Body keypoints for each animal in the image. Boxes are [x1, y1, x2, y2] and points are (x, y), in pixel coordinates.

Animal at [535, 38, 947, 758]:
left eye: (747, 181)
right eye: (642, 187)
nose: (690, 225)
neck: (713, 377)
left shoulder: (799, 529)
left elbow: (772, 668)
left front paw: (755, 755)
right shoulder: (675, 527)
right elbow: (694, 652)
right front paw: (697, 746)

+===+

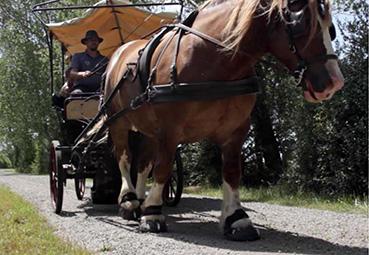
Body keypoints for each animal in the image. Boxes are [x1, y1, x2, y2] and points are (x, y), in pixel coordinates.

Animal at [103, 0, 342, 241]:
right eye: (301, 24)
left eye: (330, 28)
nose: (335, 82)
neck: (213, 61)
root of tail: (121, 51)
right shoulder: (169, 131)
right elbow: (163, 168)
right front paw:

+===+

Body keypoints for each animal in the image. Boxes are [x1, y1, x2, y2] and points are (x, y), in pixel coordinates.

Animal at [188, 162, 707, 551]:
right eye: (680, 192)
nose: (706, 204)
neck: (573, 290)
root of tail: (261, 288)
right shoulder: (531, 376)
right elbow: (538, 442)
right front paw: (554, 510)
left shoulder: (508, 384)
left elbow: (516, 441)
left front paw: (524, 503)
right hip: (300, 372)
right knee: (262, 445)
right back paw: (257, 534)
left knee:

+===+

** EXERCISE DESCRIPTION **
Starting at the line above that contains "nose: (690, 225)", write out each line exactly until the line that contains "right front paw: (697, 746)" has been written, and stop there.

** YOUR RESPONSE **
nose: (690, 225)
neck: (713, 377)
left shoulder: (799, 529)
left elbow: (772, 668)
left front paw: (755, 755)
right shoulder: (675, 527)
right elbow: (694, 652)
right front paw: (697, 746)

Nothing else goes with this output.